*Selection:*

┄┄┄┄┄┄

My Bible Study was made up of bishops from South Africa, UK, Canada, Malaysia, and Japan. We have vowed to stay in touch and to pray for one another. We are exploring a Rule of Life together. The relationships are profound and it was exactly what was hoped for in the Archbishop's and the Design Team's work. The idea is, we cannot work out the very delicate and intricate issues that arise in this communion, without relationship.
After lunch, we entered the Big Top for one final time. It was a very cool day in Canterbury, with some rain as well, a lot like home! But that was welcomed as we all came into the Big Top. Upon our entering we were presented with the "Lambeth Indaba: Capturing Conversations and Reflections from the Lambeth Conference 2008." This was put together by the 16 member "listening" group. One member from each Indaba, with careful consideration to make sure there was as wide of representation as possible. The two Americans were Bishop Neil Alexander of Atlanta and Bishop Gerylyn Wolf of Rhode Island. Bishop Wolf actually was the representative from my Indaba. This group has worked around the clock, literally, and they were tired. It was not never proposed to be a document to solve things, not a legislative document, but a "reflection" of what we were about, and where our minds are right now, to the best of their ability. Many of you have probably read it more closely than I have had a chance to yet. Afterwards the Archbishop of York played the drums! Picture above!
At the plenary, the Archbishop thanked a lot of people. I was even included in one thank you as a leader of one of the Bible Studies. After those, we heard from our ecumenical partners who have been full participants in this process. Kallistos Ware, who is Metropolitan Kallistos of Diokleia of the Eastern Orthodox Church said, "your joys and sorrows are our joys and sorrows, and your problems are our problems, and if they are not yet our problems, they will be!" He went on to be quite clear about what he saw, we did not clear up everything, but he was also clear in saying, "I need you to be who I am!"
Jane Williams, the Archbishop's wife, led some from the Spouse's Conference in sharing their experiences. Thier experiences were much the same and resulted in some deep and abiding connections. Both the Archbishop and Mrs. Williams were given warm, and long, ovations.

┄┄┄┄┄┄

*Listed records:*
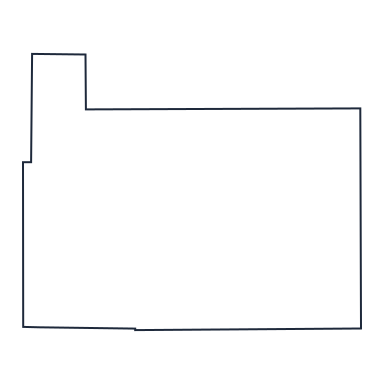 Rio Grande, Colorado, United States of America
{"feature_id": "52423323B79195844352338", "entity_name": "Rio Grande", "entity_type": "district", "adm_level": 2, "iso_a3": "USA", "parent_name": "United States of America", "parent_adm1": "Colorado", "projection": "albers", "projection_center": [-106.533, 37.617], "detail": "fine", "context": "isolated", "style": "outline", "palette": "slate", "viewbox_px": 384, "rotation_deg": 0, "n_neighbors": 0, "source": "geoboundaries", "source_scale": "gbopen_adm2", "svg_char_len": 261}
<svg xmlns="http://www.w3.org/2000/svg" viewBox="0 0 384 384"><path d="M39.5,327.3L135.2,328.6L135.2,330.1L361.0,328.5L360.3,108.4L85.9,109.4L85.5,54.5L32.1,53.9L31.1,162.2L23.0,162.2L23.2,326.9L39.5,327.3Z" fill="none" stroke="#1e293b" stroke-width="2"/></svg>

┄┄┄┄┄┄

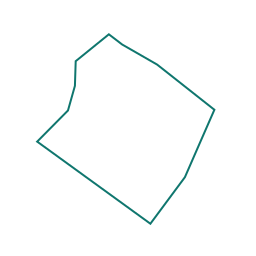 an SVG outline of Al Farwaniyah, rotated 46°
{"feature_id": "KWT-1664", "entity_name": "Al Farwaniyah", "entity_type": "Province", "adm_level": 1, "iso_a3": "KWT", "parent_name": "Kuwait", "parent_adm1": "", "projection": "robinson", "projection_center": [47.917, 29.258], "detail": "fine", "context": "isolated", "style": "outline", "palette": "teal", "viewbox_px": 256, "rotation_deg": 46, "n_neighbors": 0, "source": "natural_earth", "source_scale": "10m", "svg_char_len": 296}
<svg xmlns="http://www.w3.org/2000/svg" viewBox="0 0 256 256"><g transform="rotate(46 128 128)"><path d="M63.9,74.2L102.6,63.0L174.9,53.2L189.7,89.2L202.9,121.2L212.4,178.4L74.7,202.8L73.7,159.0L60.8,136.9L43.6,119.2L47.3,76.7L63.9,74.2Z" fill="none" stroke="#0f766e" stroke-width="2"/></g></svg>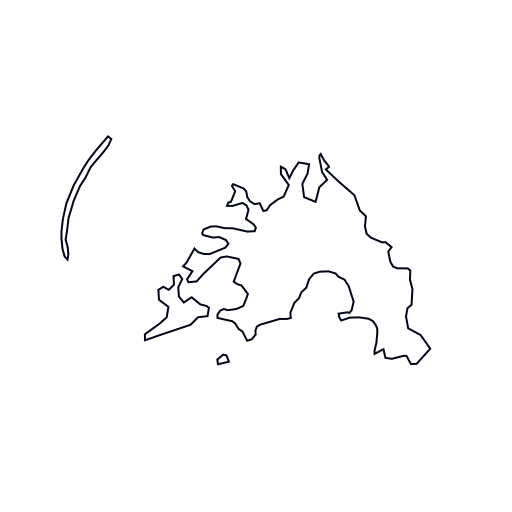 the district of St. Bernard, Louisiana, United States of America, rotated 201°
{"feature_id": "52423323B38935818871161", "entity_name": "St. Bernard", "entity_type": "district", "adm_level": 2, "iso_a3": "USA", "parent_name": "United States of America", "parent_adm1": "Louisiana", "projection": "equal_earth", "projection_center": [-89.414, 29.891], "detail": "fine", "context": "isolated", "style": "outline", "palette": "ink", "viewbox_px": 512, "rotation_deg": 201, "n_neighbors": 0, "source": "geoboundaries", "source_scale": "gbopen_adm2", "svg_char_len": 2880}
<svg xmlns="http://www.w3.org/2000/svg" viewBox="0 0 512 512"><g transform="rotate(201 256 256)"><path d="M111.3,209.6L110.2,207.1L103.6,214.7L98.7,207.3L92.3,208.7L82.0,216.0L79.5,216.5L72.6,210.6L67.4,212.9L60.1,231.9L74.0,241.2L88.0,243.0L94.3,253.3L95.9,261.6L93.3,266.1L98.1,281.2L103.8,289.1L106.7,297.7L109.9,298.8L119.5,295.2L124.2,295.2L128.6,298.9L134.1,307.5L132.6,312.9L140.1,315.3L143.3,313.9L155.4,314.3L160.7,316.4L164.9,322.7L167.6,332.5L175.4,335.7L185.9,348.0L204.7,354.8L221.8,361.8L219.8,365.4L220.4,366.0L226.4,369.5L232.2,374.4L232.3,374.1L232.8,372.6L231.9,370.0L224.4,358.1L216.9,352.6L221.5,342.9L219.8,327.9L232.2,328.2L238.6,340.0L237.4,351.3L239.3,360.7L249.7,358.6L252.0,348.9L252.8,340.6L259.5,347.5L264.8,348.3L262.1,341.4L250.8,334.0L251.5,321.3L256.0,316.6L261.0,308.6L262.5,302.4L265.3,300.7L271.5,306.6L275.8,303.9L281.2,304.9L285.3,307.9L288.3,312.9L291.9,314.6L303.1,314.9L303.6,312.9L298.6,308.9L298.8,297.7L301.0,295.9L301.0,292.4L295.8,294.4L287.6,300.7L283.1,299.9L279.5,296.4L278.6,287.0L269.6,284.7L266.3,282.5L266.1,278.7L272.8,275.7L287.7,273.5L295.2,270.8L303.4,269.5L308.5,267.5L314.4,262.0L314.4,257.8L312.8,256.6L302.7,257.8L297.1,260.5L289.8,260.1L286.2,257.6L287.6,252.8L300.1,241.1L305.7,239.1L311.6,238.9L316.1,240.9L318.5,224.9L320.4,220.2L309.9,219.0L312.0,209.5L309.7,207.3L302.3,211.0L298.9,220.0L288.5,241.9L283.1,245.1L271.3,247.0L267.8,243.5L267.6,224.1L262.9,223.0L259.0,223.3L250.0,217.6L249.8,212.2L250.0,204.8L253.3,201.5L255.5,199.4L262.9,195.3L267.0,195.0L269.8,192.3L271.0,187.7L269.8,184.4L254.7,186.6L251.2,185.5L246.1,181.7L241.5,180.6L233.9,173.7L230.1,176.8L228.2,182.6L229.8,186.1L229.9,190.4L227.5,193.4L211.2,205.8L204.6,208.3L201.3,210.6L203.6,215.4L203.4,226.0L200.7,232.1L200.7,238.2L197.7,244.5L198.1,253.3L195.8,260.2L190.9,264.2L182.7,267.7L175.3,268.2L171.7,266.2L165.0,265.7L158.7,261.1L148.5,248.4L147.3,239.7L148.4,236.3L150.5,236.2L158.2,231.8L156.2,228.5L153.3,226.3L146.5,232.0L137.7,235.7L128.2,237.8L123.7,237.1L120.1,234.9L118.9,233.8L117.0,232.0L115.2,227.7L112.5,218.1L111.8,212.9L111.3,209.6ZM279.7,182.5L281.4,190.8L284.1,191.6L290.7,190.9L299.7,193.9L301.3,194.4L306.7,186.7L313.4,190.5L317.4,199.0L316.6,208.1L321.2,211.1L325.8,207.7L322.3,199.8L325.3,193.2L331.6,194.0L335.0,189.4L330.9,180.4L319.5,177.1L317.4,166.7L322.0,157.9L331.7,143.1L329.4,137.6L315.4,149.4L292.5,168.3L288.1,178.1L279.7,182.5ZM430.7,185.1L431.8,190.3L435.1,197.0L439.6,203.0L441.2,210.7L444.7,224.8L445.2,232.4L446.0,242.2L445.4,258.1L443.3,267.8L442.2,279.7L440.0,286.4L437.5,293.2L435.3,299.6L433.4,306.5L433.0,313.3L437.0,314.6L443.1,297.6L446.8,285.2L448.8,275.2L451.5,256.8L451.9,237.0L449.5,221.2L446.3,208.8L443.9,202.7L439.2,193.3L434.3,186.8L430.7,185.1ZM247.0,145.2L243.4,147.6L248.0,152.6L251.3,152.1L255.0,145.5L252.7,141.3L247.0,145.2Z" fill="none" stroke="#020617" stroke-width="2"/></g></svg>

┄┄┄┄┄┄

*Stated goal:*
Copy the Lambeth Conference account from "Jane Williams, the" through "and long, ovations.", swapping "connections" for "friendships". The records play no role in this exercise.

*Reply:*
Jane Williams, the Archbishop's wife, led some from the Spouse's Conference in sharing their experiences. Thier experiences were much the same and resulted in some deep and abiding friendships. Both the Archbishop and Mrs. Williams were given warm, and long, ovations.